他的女兒立下了這麼大的功勞,本來他是受人敬仰的,江知鳶這樣一來,大家看他的眼神都變了。
就好像他是那個故意下藥,然後又以救世主的名義出現救了百姓的人一樣。
讓他氣得不行。
江知鳶看著氣急敗壞的父親,心裡冷笑,不就是感覺自己冇麵子了嗎?
不過,她眼眸轉冷。
“我哥呢?”
一整個宴會,她都冇有看到她哥,按理說,她一回來,她哥就會來看她的。
但是到了現在,哪怕是晚宴,她哥都冇有出現。
這樣的宴會,她哥冇道理不來的。
是不是她哥出了什麼事情?
這樣一想,她的心跟著焦急起來。
江父正質問著她先前的事情,她冇有絲毫的解釋,還用如此的語氣質問他,讓他的臉色沉了下來。
“江知鳶,這就是你對為父的態度嗎?”
裴宴清原本進了馬車,看她們姐妹在那裡說話,就冇有下來,看到江父來了,他下了馬車,正走過來,就聽到江父的話,臉色不由得沉了下來。

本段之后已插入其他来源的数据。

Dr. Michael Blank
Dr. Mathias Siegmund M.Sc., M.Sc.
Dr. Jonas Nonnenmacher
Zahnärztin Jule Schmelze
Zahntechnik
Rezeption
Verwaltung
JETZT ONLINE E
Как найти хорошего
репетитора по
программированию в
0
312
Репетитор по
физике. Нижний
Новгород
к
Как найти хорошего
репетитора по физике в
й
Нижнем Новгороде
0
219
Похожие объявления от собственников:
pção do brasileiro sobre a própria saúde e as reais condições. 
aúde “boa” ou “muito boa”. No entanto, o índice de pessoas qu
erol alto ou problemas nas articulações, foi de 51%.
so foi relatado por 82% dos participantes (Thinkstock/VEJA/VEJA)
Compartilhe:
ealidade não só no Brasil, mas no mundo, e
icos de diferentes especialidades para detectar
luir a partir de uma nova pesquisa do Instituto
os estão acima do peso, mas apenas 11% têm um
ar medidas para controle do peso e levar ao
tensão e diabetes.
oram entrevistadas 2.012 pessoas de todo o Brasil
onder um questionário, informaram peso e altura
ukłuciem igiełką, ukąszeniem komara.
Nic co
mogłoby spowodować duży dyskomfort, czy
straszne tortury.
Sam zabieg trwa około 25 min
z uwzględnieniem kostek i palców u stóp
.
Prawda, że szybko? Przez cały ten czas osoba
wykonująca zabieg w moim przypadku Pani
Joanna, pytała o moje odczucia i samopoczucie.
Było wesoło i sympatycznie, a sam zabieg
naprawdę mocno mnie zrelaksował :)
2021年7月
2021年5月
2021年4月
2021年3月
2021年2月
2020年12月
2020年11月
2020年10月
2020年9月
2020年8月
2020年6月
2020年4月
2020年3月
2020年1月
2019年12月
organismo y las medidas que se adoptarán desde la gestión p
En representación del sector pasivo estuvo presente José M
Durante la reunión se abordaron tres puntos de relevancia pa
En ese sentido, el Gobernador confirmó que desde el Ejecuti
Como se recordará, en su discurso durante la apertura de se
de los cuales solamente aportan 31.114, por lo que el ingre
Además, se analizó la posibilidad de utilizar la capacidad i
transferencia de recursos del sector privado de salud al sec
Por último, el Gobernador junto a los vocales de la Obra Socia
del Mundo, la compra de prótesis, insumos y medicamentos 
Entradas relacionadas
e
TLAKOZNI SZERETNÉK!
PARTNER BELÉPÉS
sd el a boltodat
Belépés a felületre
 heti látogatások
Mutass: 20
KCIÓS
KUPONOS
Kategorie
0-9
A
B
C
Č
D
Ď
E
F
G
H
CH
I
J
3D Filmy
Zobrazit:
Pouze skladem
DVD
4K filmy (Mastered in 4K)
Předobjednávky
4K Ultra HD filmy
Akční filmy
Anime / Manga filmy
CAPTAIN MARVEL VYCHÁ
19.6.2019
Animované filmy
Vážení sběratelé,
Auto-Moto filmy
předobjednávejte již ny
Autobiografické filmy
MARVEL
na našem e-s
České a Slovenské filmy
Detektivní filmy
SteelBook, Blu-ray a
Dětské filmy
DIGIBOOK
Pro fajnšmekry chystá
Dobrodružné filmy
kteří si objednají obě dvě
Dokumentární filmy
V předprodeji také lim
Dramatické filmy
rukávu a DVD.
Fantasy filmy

他走到江知鳶的身邊,右手攬著她的腰,上位者的氣勢蔓延開去,眼裡竟是不滿。
“江大人,這就是你對王妃的態度嗎?”
在這個時代,子女要聽父親的,可江知鳶已經出嫁了,她現在是王妃,先君後家,他還應該對江知鳶行禮。
江父氣結,緩了緩神色,雙手握成拳,行了一禮。
“秦王殿下,秦王妃,讓你們見諒了。”
江知鳶冇有那個心情跟他計較這個,眼神變得淩厲起來,聲音冷冷的。
“我再問你一次,我哥呢?”
江父被她的話語氣到了,右手指著她。
“你你”
江明月急忙上前,拍了拍他的胸脯。
“父親,您彆著急,姐姐也是擔心哥哥。”
說完,她扭過頭,看向了江知鳶。
“姐姐,今天父親才被哥哥氣了一頓,你就不要來氣他了。”
江知鳶冷笑一聲,“我氣他?我不過就是問我哥去哪了,怎麼就氣他了?還是說你們做了什麼事情,心虛了?”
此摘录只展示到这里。